Data to process =>
BEGIN

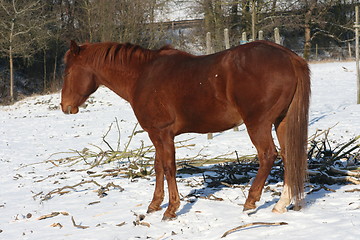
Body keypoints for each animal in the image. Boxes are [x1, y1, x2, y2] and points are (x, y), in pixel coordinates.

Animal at [61, 40, 310, 220]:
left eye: (68, 72)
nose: (65, 106)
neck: (142, 76)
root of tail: (289, 57)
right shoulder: (157, 135)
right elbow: (158, 166)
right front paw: (154, 204)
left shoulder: (161, 133)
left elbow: (169, 167)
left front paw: (171, 209)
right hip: (281, 122)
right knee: (289, 156)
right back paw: (281, 204)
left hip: (257, 124)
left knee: (268, 155)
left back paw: (250, 201)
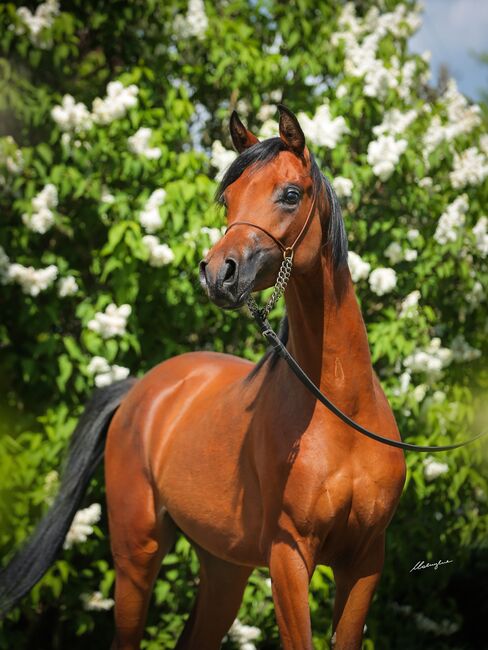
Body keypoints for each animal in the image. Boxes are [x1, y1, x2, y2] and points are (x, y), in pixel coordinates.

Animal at [0, 105, 406, 649]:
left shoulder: (364, 561)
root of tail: (141, 391)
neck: (341, 413)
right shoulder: (289, 556)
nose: (218, 273)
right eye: (229, 198)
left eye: (290, 194)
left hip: (224, 567)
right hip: (138, 555)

END

Without copying any picture, repeat all of the entries exactly.

Expected output =>
Body keypoints for each animal in the image. Boxes are [x1, y1, x2, y2] and points are (x, y), in pixel coordinates.

Animal at [61, 40, 310, 220]:
left eye: (68, 72)
nose: (65, 106)
neck: (142, 76)
root of tail: (289, 57)
right shoulder: (157, 135)
right elbow: (158, 166)
right front paw: (154, 204)
left shoulder: (161, 133)
left elbow: (169, 167)
left front paw: (171, 209)
right hip: (281, 122)
right knee: (289, 156)
right back paw: (281, 204)
left hip: (257, 124)
left knee: (268, 155)
left back paw: (250, 201)
Body keypoints for each animal in the image. Boxes are [x1, y1, x2, y2] and points are (x, y), in pixel coordinates.

Animal at [0, 105, 406, 649]:
left shoulder: (364, 561)
root of tail: (141, 391)
neck: (341, 413)
right shoulder: (289, 556)
nose: (218, 273)
right eye: (229, 198)
left eye: (290, 194)
left hip: (224, 567)
right hip: (138, 555)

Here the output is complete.